--- Data for review Enclosed Below ---

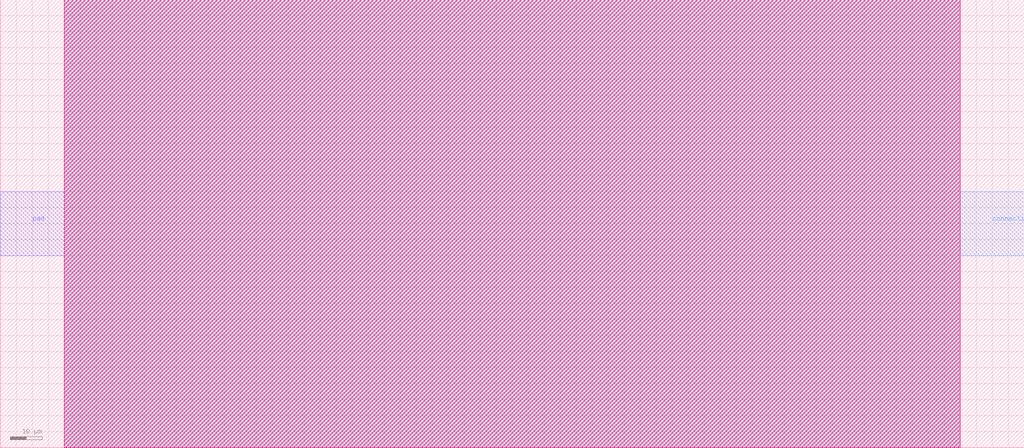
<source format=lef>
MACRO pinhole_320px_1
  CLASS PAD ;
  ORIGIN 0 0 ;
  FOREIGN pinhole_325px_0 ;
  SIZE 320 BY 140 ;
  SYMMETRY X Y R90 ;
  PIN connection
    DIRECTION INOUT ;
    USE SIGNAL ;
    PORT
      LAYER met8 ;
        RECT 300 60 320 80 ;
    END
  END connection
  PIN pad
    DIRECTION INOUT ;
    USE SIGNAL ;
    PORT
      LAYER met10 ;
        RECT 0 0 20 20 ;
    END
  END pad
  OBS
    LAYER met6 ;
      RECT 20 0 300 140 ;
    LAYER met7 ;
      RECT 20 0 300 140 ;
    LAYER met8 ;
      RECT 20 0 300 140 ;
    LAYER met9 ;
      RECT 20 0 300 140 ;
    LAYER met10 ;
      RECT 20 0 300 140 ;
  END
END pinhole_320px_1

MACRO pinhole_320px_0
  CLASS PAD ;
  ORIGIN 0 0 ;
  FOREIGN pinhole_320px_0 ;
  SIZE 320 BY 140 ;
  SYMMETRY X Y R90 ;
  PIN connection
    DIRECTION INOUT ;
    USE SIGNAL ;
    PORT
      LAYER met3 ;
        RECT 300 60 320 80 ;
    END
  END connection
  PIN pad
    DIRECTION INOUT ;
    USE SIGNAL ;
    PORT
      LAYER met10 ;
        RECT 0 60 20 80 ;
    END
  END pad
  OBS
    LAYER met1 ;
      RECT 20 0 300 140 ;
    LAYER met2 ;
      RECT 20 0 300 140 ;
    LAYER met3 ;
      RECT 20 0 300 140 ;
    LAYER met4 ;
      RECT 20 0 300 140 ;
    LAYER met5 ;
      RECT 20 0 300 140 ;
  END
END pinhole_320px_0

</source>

--- End of Enclosed Data for review ---

Your task is to gather all lines from the entries above that hold the word "FOREIGN".

Answer for the task:
  FOREIGN pinhole_325px_0 ;
  FOREIGN pinhole_320px_0 ;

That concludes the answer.